UNE MAMIE …

Florence BUGSEL
Militante associative
Militante de l’Education Populaire
Maman de deux enfants.
Aimée avec Florence (à gauche) et Anne, sa grande soeur.

Par Florence, une de ses petites filles

C’est important une mamie, surtout quand on en n’a qu’une !
Ma mamie aurait 100 ans.
Elle est en lien avec de doux souvenirs de mon enfance : des câlins, du pain gâteau, du beurre qui crie, Pipitch qui roucoule dans la cuisine.

Petite, j’ai passé beaucoup de temps chez mes grands-parents, et la journée – parce que Papie avait un emploi du temps bien rempli – je la passais avec elle. 
Elle cuisinait (beaucoup !!!) et il fallait finir les plats, faisait des confitures, des gelées et repassait (beaucoup aussi !!!).
Elle mettait un sac de moules dans son cerisier pour que les oiseaux ne viennent pas tout manger.
Elle aimait le lilas. Et moi aussi j’aime ça. 
Son odeur me propulse instantanément avec elle.


Elle avait été institutrice et directrice d’école. Paris et Beuvry n’étant pas dans la même zone, je retournais à l’école maternelle du Quinty pendant les vacances, car elle allait voir ses copines.
Elle m’a emmenée en vacances, en caravane, avec mon grand-père qui faisait la tournée des colos. 
Au Flanquin de Mamie (nous allions à Mont Flanquin, et moi j’avais compris que c’était le sien), boum, je me casse la clavicule.
Le plâtre ne me permet plus de faire mon rituel pour m’endormir (tortiller mes cheveux). Pas grave, elle s’allonge prêt de moi et me permet de plonger dans le sommeil en faisant ces tortilles.
Elle m’emmenait aussi au « Bal du lion d’or » et je voulais aller danser.
Elle a fait le convoyage de ma première colo, pour être certaine que tout se passait bien.
Elle m’envoyait des lettres et des cartes postales.
Elle aimait avoir ses enfants à la maison. 
Ces grandes tablées animées, où des fois tu t’ennuies, enfant.
Quand la maison était remplie, je dormais coincée entre mon Papie et ma Mamie.
Tellement confortable et inconfortable en même temps…
Elle connaissait toutes les dates d’anniversaire, notées dans son répertoire. 
Elle avait son frigo couvert de photos des siens. 
Au fil du temps, elle est devenue Mamie Bambou (comme le chat) pour mes cousins et cousines plus jeunes.

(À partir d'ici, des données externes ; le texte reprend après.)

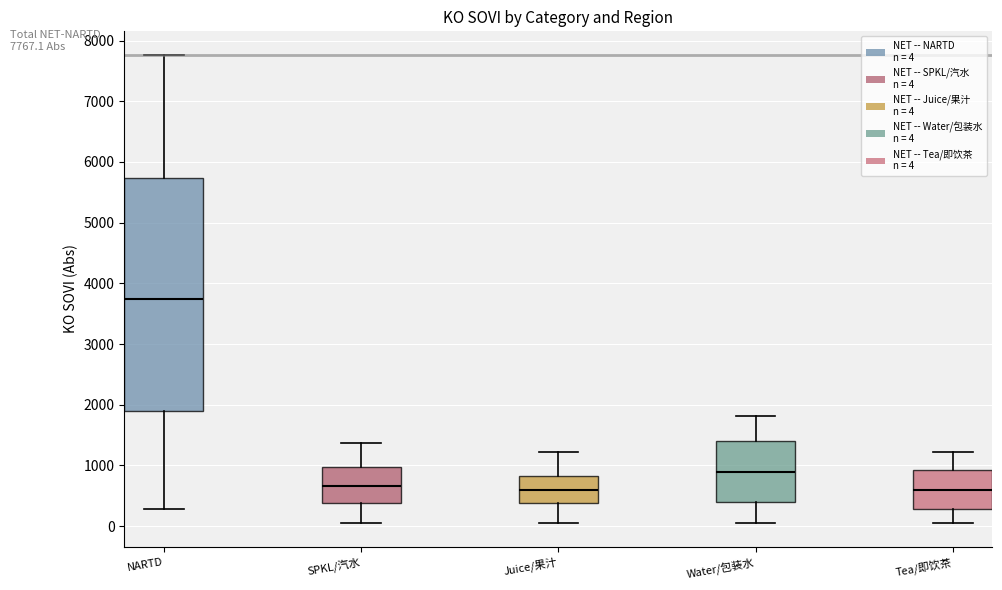

Which box's median line is the highest?

NARTD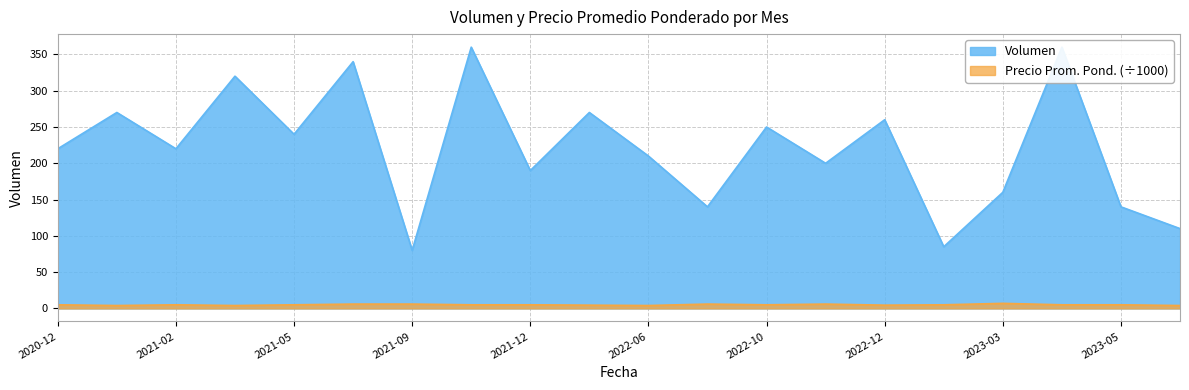

What are all the series names shown in the legend?

Volumen, Precio promedio ponderado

Ma Mamie avait des principes, mais c’est son cœur qui l’emportait. 
Elle est née en 1920, une autre époque, un autre siècle. 
Elle a vécu des joies, des peines, des souffrances.
Je la vois comme une femme forte qui, comme chaque être humain, avait ses faiblesses.
Elle a vieilli, son homme aussi. 
Elle a perdu ses deux grandes sœurs, puis sa jumelle. Leur petit frère leur a survécu quelques années. 
Elle est devenue veuve.
Elle n’était pas heureuse de sentir que sa vie allait se terminer. 


Quand on est petite, notre mamie nous chérit, prend soin de nous, nous gronde aussi quand on fait des bêtises. 
On grandit, ses grandes petites-filles deviennent mamans, et Mamie se réjouit d’être arrière-grand-mère.
Quand on est devenue grande, on prend soin de sa mamie.
Et quand on est devenue grande, on perd sa mamie.
Le jour où nous avons appris son décès fut une journée irréelle… Nous étions avec ma grande sœur et nos familles en vacances dans l’Est, et nous ne pouvions pas partir, un de nos chats manquait. 
Alors nous avons attendu, sous le tilleul. Il faisait beau. Le félin retrouvé endormi, nous avons pris la route.


Quand on est devenue grande, on dit au-revoir à sa mamie.
Je me souviens de ma main serrée, accrochée à cette étoffe qui était sous son cercueil.
Le jour de ses obsèques fut aussi irréel. 
Caniculaire.
La plage de Malo doit se souvenir de cette bande vêtue de noir qui avance sur la plage et se jette à l’eau, tellement il fait chaud.
Une famille endeuillée au « Roi de la moule », qui mange et rit.
Parce que c’est ça, la Vie.


Ma Mamie est toujours là. 
Dans mon cœur. 
Bien des fois, je me demande quels conseils elle aurait pu me donner.
Alors j’ouvre mon cœur et ça va mieux. 
Je ne sais pas quelle mamie j’aurai la chance d’être.
Mais si je lui ressemble, ne serait-ce qu’un peu, cela me va.